Elektrik Mühendisleri Odası (EMO), kayıp-kaçak oranı yüksek dağıtım şirketlerine imtiyazlı statü yaratıldığı gerekçesiyle 'Dağıtım Sistemindeki Kayıpların Azaltılmasına Dair Tedbirler Yönetmeliği'ne karşı dava açtı.
EMO, elektriğin bildirimsiz kesilmesi, tüketicilere tazminat ödenmemesi, elektriğin kaliteli sunulmaması, verimlilik kriterlerine uyulmaması gibi kayıp ve kaçağa karşı önlem getirmek yerine özendirilen hükümlerin olduğu gerekçesiyle yönetmeliğin iptali ve yürütmesinin durdurulması istedi.
EMO tarafından Danıştay`a 8 Şubat 2016 açılan davada; öncelikle yönetmeliğe dayanak gösterilen Elektrik Piyasası Yasası`nın Geçici 18. Maddesi`nde 'kayıp-kaçak oranı yüksek bölgelerdeki bu oranların ülke ortalamasının altına düşürülmesinin' amaçlandığı vurgulandı. Ancak yönetmelikteki bazı maddelerin; kayıp-kaçak oranını düşürmeye değil, kayıp-kaçak oranı yüksek şirketleri enerji kalitesi başta olmak üzere bazı teknik ve idari yükümlülüklerden muaf tutmaya yönelik olduğuna dikkat çekildi. Yüksek kayıp ve kaçak oranı olan şirketlerin, esasen hizmet kalitesiyle ilgili yükümlülüklerin hemen tamamından muaf tutuldukları saptanan dava dilekçesinde, bu muafiyetlerin hukuka aykırılıkları ortaya konuldu.

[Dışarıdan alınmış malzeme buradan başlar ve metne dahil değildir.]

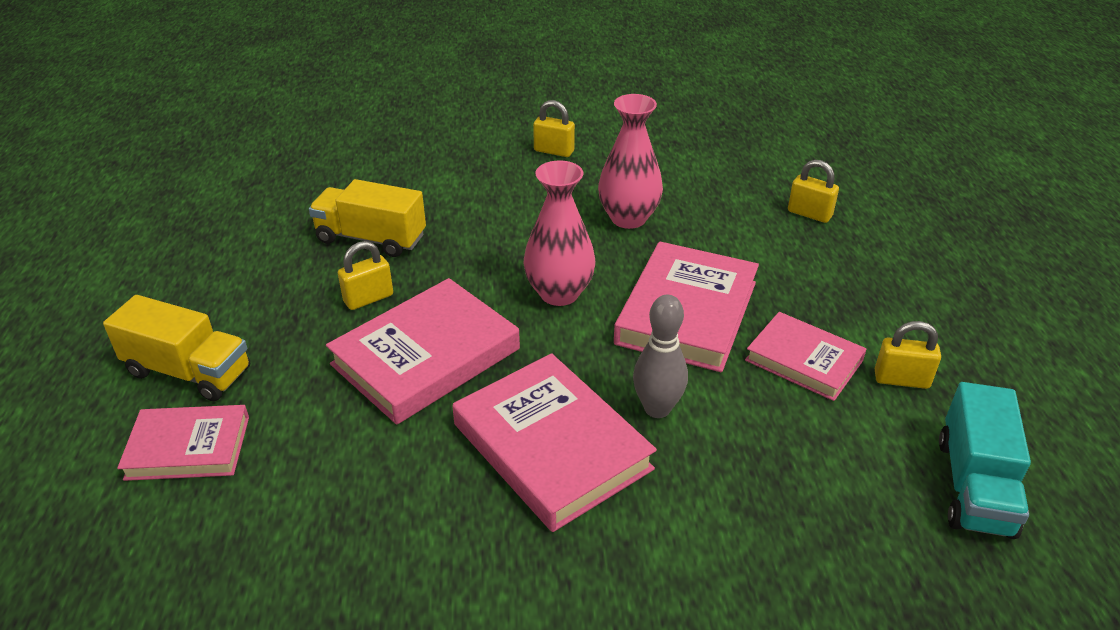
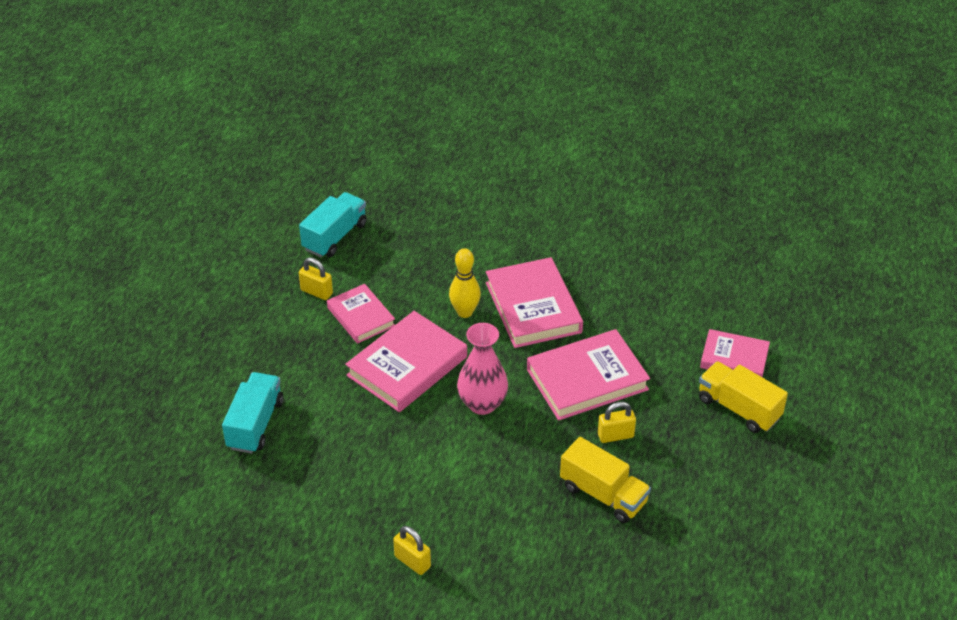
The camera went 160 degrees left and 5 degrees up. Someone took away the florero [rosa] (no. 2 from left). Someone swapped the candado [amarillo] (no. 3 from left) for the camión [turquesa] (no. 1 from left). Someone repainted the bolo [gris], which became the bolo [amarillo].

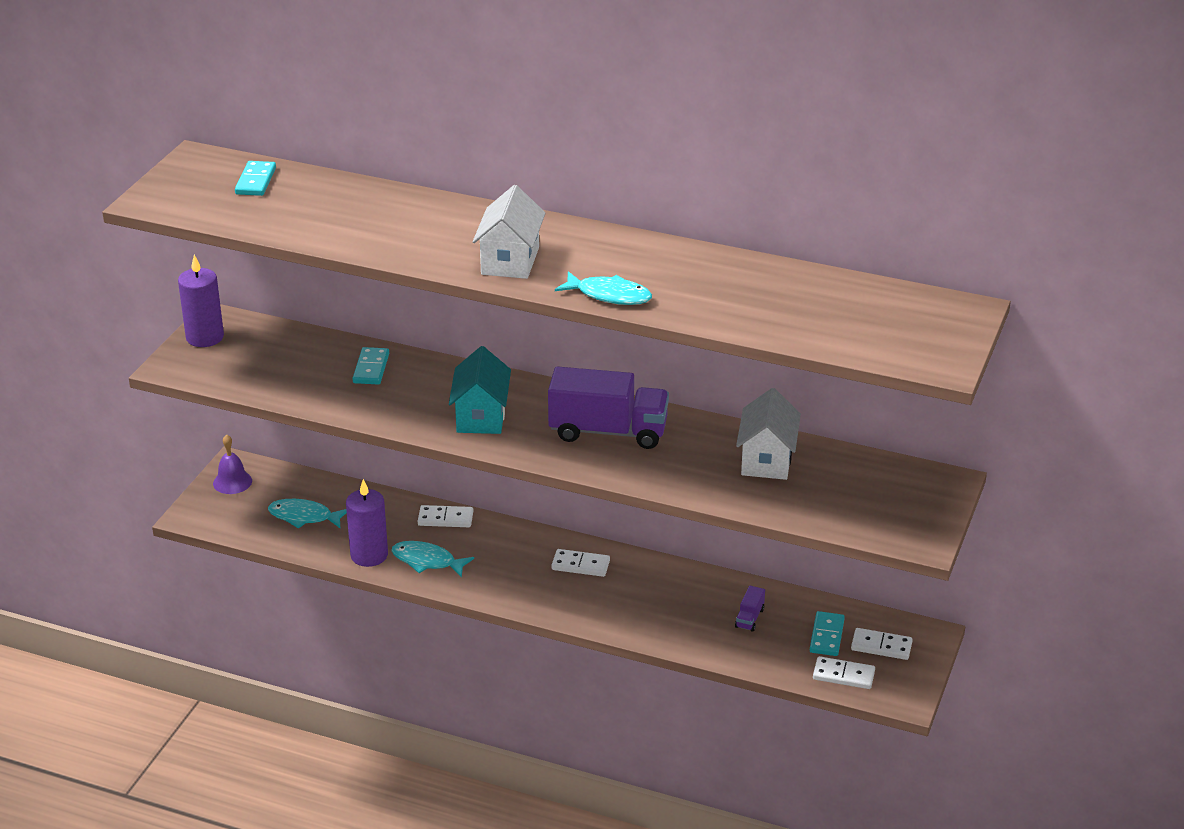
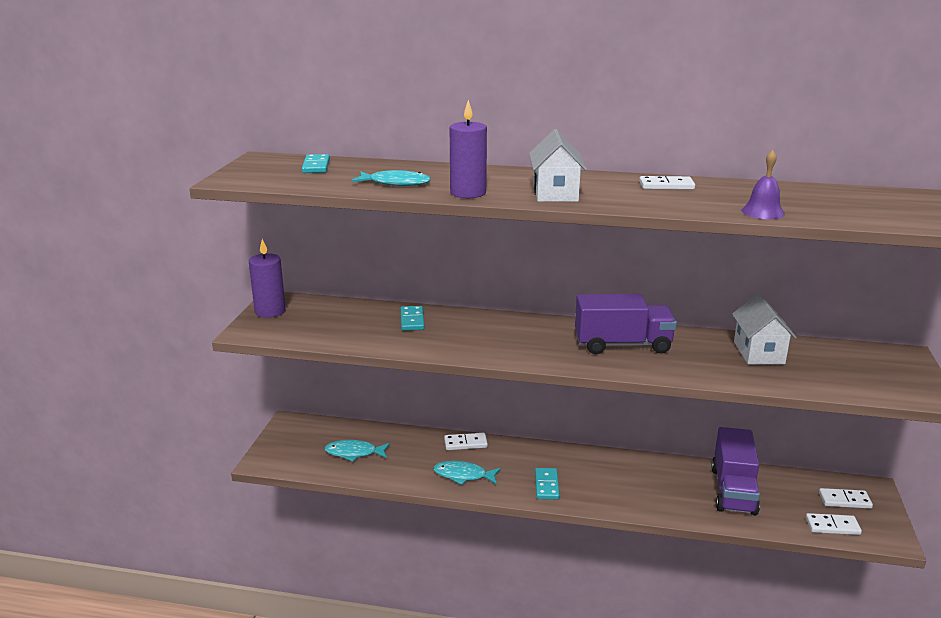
The camera went 10 degrees left and 10 degrees down. Someone took away the casa [turquesa]. Someone carried the campana [morado]. Someone carried the vela [morado] (no. 2 from left). Someone carried the ficha de dominó [blanco] (no. 2 from left). Someone carried the pez [turquesa] (no. 3 from left in the first image). Someone carried the ficha de dominó [turquesa] (no. 3 from left). Someone scaled the camión [morado] (no. 2 from left) by 2.48.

EPDK OHAL YETKİSİ KULLANIYOR
Dava dilekçesinde, kaçak elektrik kullanımında 'yerinde tespit' şartını ortadan kaldıran düzenlemeye de EPDK`nın olağanüstü hal uygulamalarına özgü tanımlama yapma yetkisi olmadığı belirtilerek itiraz edildi. Neresi olduğu anlaşılamayan 'ilgili kurum' tarafından yapılacak belgelendirmeye dayalı 'güvenlik nedeniyle kaçak kontrolü yapılamayan yerler' tanımlamasına ilişkin olarak dilekçede şöyle denildi: "Ülkemizde sıkıyönetim ya da olağanüstü hal ilan edilmiş herhangi bir bölge bulunmadığı bilinmektedir. Böyle bir belirlemenin hangi organlar eliyle yapılacağı, Anayasa'nın 119 ve devamı maddelerinde yer almaktadır. Davalı EPDK`nın olağanüstü hal uygulamalarına özgü tanımlamalar yapma, bu tanımlamalar üzerinden özel şirketlere olağanüstü yetki tanıyan yönetmelik hazırlaması açıkça Anayasa`ya aykırı olduğu gibi, Yönetmeliğin dayanağı olan 6446 sayılı Yasa`nın Geçici 18. Maddesinde de böyle bir yetki belirlenmemiştir. Ülkede güvenlik nedeniyle girilemeyecek yerlerin bulunup bulunmadığına, varsa böyle yerler nasıl girileceğine ya da bu yerlerle ilgili hangi kurum ve görevlilerin nasıl hareket edeceklerine yasama organı karar verebilir. Ayrıca güvenlik nedeniyle kaçak kontrolü yapılamadığının güvenlik güçleri tarafından değil de özel şirket tarafından tespit edilmesi de hukuka aykırılık taşımaktadır."
EMO`nun açtığı davada, hizmet kalitesine yönelik dağıtım şirketlerine getirilen yükümlülüklerinden bazı şirketlerin muaf tutulmasının EPDK`ya yasayla verilmiş görevlere de aykırılık oluşturduğu vurgulandı. Yasanın amaç maddesine aykırı olan bu düzenlemenin tam tersine EPDK`nın kalitesiz enerji sunumu ya da kesintilerden kaynaklanan zarar ve hasarların tazminine ilişkin usul ve esasları düzenlemekle sorumlu tutulduğu belirtildi.
Dilekçede, yüksek kayıplı şirket statüsü kazandırılan şirketlere getirilen muafiyetler ve olanaklar nedeniyle bu statüyü kaybetmek istemeyeceklerinin altı çizildi. Bu nedenle kayıp ve kaçak oranlarını düşürmemeye ya da kağıt üzerinde yüksek göstermeye özendiren içerikteki bu düzenlemenin Elektrik Piyasası Yasası`nın amacına ve kamu yararına aykırı olduğu kaydedildi.